**DATA SUPPLIED**:

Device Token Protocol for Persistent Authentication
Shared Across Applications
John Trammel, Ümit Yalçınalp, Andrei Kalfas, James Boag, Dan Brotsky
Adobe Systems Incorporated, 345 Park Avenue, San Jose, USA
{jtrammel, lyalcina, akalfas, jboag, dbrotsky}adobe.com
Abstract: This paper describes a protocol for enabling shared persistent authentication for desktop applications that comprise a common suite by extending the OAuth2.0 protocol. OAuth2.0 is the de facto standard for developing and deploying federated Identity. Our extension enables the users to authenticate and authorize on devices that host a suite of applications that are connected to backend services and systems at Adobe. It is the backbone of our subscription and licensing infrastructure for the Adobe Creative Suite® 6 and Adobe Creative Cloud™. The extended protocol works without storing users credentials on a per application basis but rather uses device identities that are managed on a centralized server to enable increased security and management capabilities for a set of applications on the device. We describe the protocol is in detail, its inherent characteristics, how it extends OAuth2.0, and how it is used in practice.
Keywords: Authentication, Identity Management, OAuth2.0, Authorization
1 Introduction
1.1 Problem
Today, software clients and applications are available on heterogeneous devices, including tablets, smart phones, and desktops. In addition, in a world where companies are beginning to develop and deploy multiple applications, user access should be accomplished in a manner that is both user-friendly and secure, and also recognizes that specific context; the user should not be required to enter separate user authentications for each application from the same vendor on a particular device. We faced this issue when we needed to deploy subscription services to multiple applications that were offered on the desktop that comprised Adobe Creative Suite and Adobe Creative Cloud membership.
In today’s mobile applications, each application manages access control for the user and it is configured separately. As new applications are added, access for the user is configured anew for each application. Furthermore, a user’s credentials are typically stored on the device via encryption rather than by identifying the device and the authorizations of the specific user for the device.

==

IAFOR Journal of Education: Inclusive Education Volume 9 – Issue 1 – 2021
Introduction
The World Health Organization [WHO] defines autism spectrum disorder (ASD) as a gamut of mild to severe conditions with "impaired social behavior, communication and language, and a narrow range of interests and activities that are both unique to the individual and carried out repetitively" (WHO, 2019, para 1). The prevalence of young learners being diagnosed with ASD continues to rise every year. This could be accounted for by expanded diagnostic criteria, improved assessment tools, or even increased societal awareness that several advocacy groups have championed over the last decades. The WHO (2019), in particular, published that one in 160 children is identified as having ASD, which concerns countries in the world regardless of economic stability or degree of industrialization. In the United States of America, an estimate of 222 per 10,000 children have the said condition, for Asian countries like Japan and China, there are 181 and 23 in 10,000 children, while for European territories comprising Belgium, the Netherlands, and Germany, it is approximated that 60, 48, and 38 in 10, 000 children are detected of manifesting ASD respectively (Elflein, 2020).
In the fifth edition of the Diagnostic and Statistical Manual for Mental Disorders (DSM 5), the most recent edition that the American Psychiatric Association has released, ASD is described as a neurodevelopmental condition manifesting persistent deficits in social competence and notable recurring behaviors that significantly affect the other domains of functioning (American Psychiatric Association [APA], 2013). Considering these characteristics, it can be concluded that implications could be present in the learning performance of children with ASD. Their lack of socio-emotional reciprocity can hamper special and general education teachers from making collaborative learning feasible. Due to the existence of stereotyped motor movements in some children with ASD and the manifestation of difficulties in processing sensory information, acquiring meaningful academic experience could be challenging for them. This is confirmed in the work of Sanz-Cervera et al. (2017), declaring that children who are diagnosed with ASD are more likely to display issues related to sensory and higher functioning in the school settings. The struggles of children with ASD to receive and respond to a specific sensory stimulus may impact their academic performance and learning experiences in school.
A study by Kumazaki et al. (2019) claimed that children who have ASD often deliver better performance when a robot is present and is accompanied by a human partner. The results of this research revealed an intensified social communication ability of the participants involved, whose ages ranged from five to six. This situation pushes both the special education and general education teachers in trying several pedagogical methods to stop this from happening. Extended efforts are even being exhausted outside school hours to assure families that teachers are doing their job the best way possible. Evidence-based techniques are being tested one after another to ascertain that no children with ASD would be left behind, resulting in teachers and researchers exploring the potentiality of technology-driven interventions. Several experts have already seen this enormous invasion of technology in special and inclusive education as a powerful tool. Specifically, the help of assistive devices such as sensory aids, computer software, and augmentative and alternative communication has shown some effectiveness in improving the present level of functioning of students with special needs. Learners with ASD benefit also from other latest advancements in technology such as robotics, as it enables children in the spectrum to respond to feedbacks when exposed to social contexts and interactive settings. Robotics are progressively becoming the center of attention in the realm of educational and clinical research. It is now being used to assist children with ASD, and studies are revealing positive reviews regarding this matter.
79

**TASK**: What you give back must be the stretch above, starting at the line with "1.1 Problem" and ending at the line with "In today’s mobile", copied exactly.

**EXERCISE RESULT**:
1.1 Problem
Today, software clients and applications are available on heterogeneous devices, including tablets, smart phones, and desktops. In addition, in a world where companies are beginning to develop and deploy multiple applications, user access should be accomplished in a manner that is both user-friendly and secure, and also recognizes that specific context; the user should not be required to enter separate user authentications for each application from the same vendor on a particular device. We faced this issue when we needed to deploy subscription services to multiple applications that were offered on the desktop that comprised Adobe Creative Suite and Adobe Creative Cloud membership.
In today’s mobile applications, each application manages access control for the user and it is configured separately. As new applications are added, access for the user is configured anew for each application. Furthermore, a user’s credentials are typically stored on the device via encryption rather than by identifying the device and the authorizations of the specific user for the device.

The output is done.